(Images with pose keypoints)
———

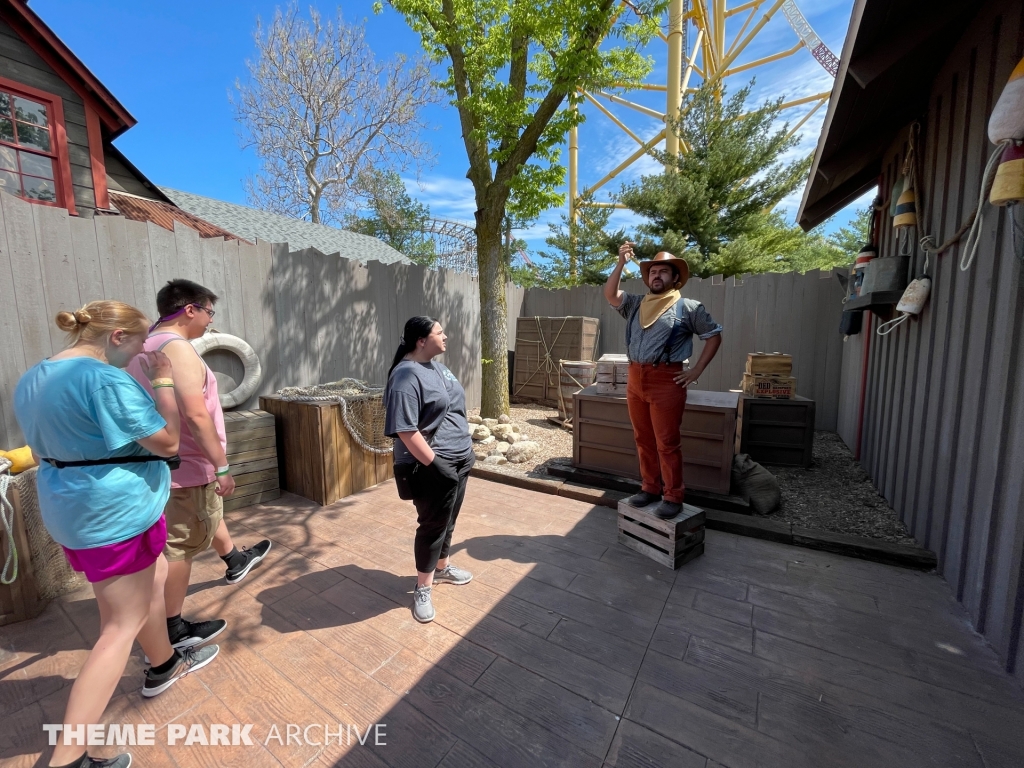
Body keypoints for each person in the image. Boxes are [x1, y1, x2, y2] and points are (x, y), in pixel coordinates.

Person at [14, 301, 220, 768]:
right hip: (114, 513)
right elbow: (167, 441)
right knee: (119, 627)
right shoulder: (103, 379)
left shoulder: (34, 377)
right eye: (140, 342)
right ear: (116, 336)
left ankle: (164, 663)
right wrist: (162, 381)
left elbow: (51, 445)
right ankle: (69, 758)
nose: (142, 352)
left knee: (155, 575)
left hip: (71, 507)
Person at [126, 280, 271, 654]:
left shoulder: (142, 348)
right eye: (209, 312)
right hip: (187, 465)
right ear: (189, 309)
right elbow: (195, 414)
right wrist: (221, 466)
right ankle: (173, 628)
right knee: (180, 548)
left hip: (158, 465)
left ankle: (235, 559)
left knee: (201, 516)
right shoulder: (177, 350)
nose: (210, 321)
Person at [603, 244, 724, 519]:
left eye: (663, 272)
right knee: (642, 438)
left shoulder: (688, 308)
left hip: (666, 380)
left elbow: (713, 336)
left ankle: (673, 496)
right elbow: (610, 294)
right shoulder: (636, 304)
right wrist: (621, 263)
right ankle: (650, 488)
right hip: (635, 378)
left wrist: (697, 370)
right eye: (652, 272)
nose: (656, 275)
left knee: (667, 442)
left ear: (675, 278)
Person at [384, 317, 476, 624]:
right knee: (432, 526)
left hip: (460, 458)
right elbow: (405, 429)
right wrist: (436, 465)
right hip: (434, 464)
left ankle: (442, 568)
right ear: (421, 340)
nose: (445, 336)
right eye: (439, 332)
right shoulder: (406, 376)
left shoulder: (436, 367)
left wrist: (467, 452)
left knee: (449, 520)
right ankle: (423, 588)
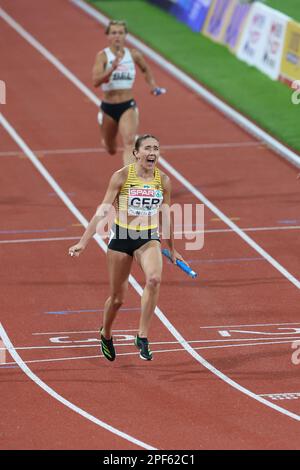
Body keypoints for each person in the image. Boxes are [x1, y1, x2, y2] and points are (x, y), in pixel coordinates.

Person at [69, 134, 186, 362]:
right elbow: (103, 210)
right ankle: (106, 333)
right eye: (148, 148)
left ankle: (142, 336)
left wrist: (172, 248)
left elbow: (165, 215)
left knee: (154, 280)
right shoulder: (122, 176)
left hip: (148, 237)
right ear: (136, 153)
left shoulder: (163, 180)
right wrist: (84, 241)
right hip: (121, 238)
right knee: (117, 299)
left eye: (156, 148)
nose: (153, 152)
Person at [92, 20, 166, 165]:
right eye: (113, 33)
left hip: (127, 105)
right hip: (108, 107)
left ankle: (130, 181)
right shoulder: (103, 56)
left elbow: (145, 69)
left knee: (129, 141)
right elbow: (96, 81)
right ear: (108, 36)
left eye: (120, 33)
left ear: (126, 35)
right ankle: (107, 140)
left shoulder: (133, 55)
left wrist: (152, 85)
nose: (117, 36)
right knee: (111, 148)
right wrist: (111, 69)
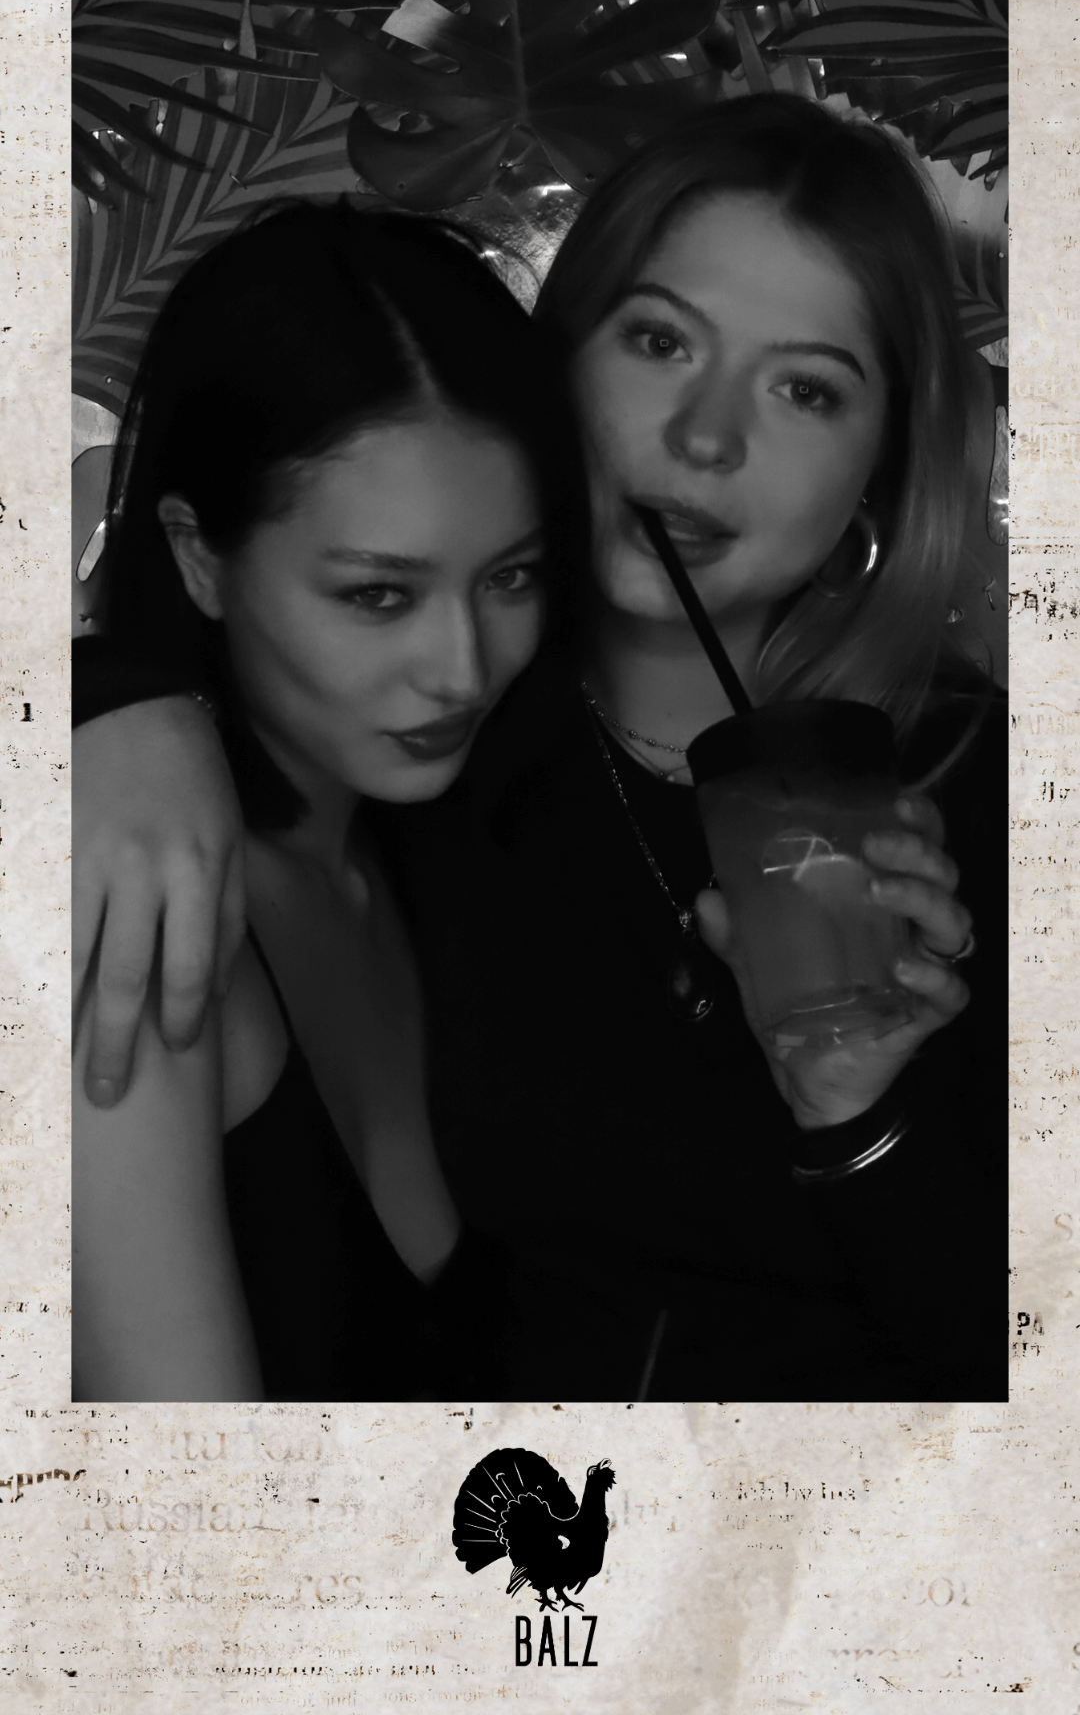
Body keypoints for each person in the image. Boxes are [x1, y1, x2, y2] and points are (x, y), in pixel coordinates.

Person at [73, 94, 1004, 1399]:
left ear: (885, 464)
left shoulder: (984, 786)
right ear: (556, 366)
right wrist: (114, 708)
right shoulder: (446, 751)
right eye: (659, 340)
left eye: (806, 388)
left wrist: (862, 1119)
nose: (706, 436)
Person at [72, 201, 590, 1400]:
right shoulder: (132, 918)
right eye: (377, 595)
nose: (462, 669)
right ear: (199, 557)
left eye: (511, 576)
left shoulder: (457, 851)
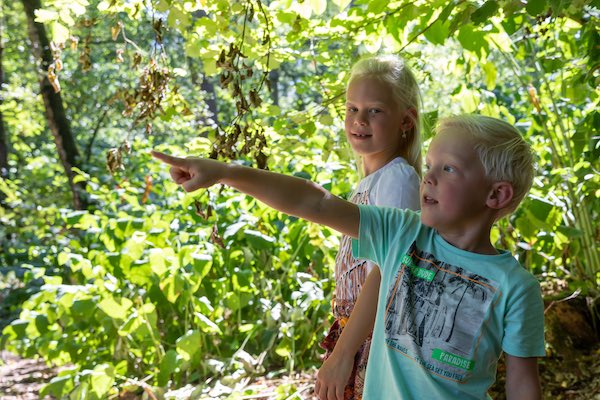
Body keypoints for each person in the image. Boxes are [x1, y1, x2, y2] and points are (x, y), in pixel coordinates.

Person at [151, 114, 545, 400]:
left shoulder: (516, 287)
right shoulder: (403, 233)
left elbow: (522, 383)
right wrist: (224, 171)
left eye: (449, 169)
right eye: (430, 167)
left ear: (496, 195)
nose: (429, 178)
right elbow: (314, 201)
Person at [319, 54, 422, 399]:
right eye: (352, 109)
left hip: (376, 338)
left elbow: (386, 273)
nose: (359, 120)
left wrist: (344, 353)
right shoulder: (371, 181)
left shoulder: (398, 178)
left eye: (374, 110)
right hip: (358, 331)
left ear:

———

» What to produce: Look through the entries above; find each line with the word "nose" and copy it.

» Response for this exercise:
nose: (142, 352)
nose: (210, 321)
nose: (656, 275)
nose: (445, 336)
nose: (153, 152)
nose: (117, 36)
nose: (706, 436)
nose: (462, 669)
nose: (429, 178)
nose: (359, 120)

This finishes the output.